+++ DATASET
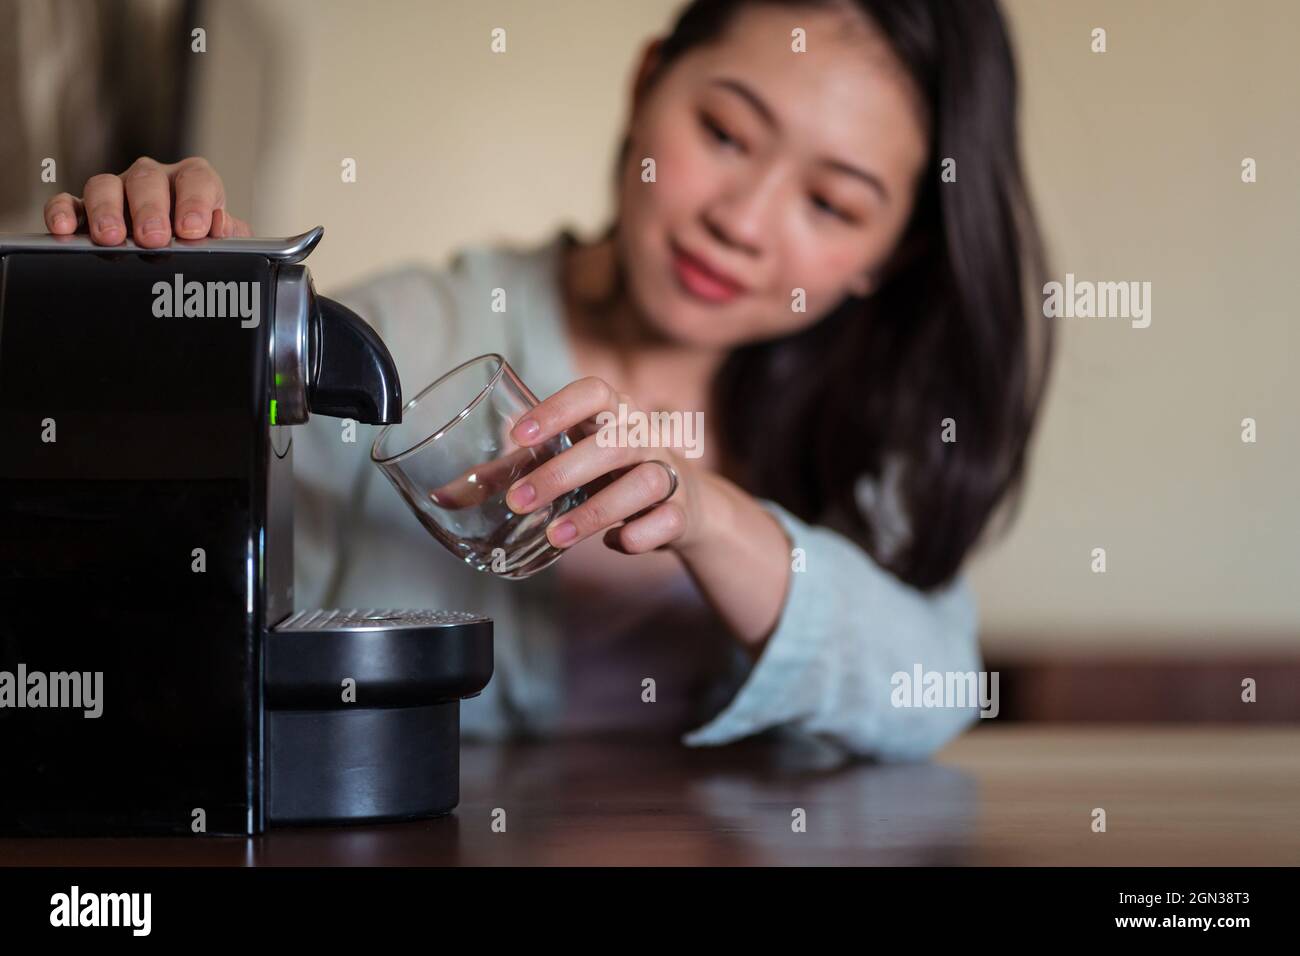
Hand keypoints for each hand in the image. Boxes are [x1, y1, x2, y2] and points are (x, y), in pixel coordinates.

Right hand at [43, 155, 252, 247]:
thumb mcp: (222, 241)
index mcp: (192, 182)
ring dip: (106, 211)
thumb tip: (220, 225)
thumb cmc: (203, 243)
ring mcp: (118, 192)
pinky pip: (70, 203)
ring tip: (111, 238)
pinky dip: (63, 212)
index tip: (192, 229)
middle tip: (153, 238)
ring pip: (105, 186)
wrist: (182, 260)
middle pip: (147, 179)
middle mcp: (154, 180)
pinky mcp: (86, 210)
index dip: (195, 202)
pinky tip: (64, 229)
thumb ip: (229, 234)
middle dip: (149, 209)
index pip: (196, 179)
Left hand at [503, 376, 714, 554]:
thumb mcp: (569, 462)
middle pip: (614, 442)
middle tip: (519, 501)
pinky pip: (668, 520)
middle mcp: (646, 437)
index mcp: (615, 414)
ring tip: (555, 535)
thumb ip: (515, 471)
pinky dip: (639, 535)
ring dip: (596, 511)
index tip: (519, 436)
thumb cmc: (611, 475)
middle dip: (562, 472)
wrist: (685, 504)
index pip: (594, 392)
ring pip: (645, 482)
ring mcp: (669, 473)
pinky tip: (613, 543)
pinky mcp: (682, 512)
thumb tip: (450, 493)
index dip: (558, 409)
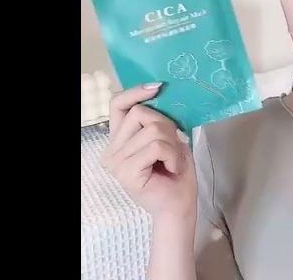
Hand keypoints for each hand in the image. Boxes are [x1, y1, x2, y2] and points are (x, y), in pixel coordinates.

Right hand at [101, 83, 196, 223]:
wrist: (180, 205)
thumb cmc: (176, 173)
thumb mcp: (168, 138)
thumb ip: (157, 119)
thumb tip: (158, 92)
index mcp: (120, 139)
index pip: (117, 105)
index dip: (135, 92)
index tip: (157, 87)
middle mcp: (112, 149)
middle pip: (140, 113)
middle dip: (166, 125)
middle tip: (175, 146)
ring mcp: (116, 161)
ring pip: (151, 130)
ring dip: (172, 144)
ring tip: (174, 161)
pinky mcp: (126, 172)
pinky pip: (156, 146)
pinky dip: (172, 155)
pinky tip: (172, 168)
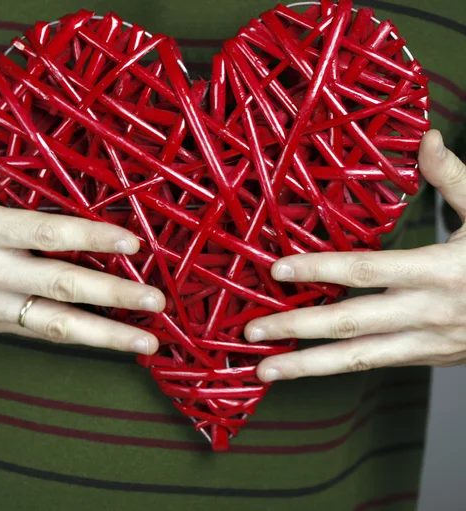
++++++
* WHAT TO PRODUCE *
Within the material above, tally each line that contains "ring" and respond with the tally only.

* RESPONSE AREA *
12